* [Directions for this task]:
Name every person mentioned by name in the comment thread on HIV testing.

* [Excerpt provided]:
This allows our testing programs to provide immediate results and, most importantly, start same-day ART or same-day PrEP. The POC testing is also essential for community-based testing and allows us to interact with folks who, otherwise, would not have engaged with the medical system.
Of course, we still struggle with discordant results. But I vote for the traditional testing algorithm until we have an HIV PCR POC test.
Interesting approach, modeled on what’s done internationally when a second rapid test is performed to confirm the first. As you note, still not perfect — acute HIV will be missed by that 3rd generation test (which is why we went to 4th), and false-positive 4th gen screens (which are now more common given addition of p24 antigen) still don’t get resolved.
Sigh. Let’s make this better today with a PCR!
Paul
Excellent article! I am in primary care, and frequently screen for HIV. Our EMR also has tons of word salad test names. I appreciate the clarity offered in this article. Very helpful and, as always, with a touch of humor. Thanks Dr. Sax!
Dear Dr Sax I thank you for a succint and illuminating article on HIV testing.In India a positive Western Blot test is mandatory before confirming a diagnosis of HIV infection.This is a legal requirement.It is not easy to convince other non ID/HIV specialists of the intricacies of the various tests .Dr Branson’s review in the Infectious diseases Clinics was very helpful too.One question remains .Why is Nucleic acid testing for HIV 1 and 2 not made a part of the diagnostic algorithm in high risk exposures to shorten the period to diagnosis and treatment.
Great article ! I agree, it would be nive if 4th gen test could be paired with reflex to PCR! I have had instance when I suspected acute HIV, I ordered both 4th gen and PCR…the PCR came back positive 3 days earlier than the differentiation test. Was able to start patient on ART before the confirmatory test even came back!
Hello Dr. Sax,
Thank you for this update to your great article three years ago, which we shared broadly among local providers who were understandably perplexed by the new HIV algorithm.
We do hear of a fair number of false 4G screenings at our LHJ, phone calls from providers asking if they need to report them, and from panicked patients.
Very often these are ob patients, where a timely, reassuring RNA reflex would make all the difference.

* [Data for analysis]:
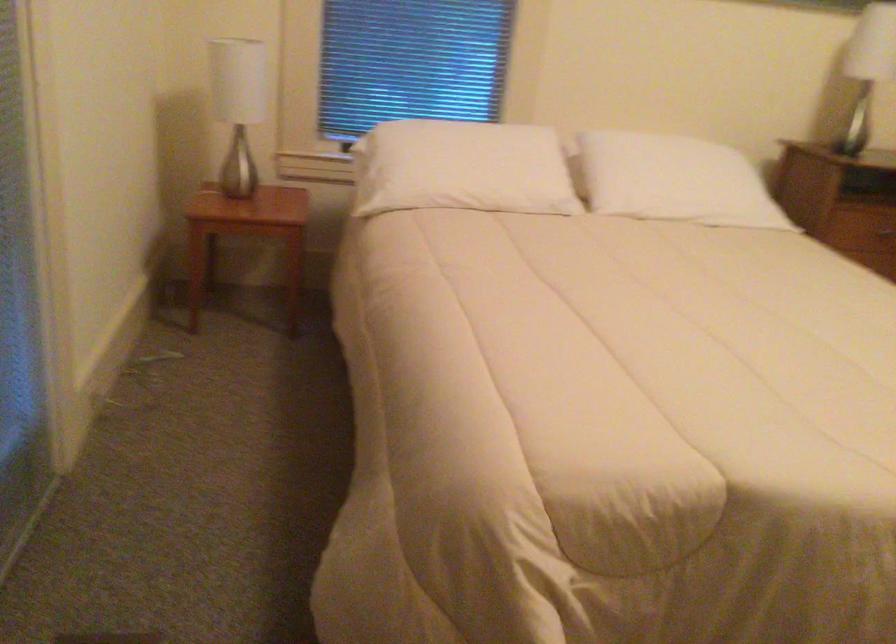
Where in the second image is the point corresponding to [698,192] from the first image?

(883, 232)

--

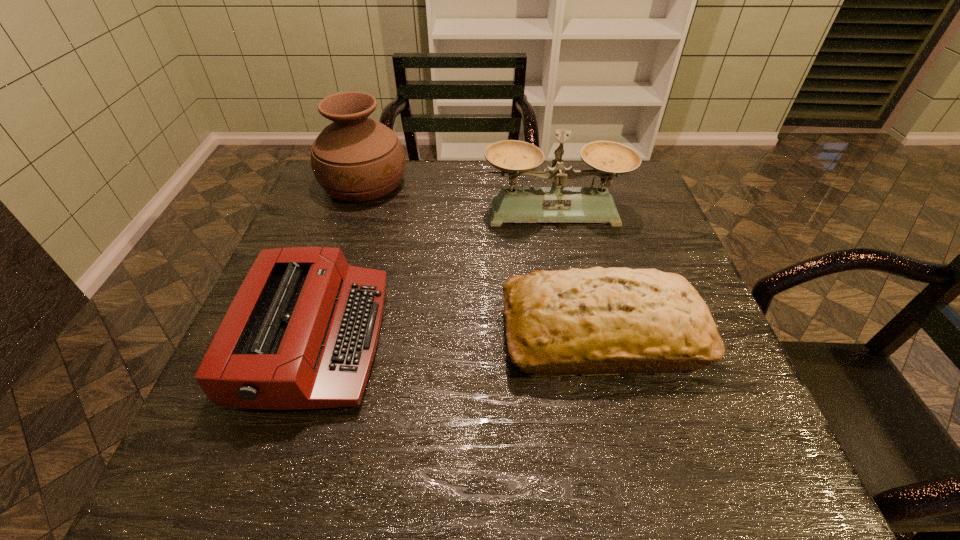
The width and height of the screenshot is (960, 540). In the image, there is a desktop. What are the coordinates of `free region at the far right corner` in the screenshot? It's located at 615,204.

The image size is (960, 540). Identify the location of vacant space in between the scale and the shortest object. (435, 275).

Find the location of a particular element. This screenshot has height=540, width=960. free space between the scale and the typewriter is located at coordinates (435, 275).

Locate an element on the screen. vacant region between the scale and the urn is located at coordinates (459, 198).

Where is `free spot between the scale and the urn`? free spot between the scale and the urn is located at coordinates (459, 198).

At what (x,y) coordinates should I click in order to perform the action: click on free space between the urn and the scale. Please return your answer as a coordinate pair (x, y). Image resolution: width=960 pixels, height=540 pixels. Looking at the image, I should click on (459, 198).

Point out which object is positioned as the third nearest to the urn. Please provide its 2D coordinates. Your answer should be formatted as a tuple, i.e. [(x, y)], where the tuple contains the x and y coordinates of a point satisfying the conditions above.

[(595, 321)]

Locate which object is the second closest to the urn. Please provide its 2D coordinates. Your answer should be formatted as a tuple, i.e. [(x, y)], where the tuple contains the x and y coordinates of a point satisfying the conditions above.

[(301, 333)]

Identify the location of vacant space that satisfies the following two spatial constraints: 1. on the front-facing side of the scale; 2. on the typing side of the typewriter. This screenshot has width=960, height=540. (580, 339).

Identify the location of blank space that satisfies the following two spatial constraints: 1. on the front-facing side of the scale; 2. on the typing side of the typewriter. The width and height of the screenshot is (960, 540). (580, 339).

* [Solution for this task]:
Paul, Dr. Sax, Dr Branson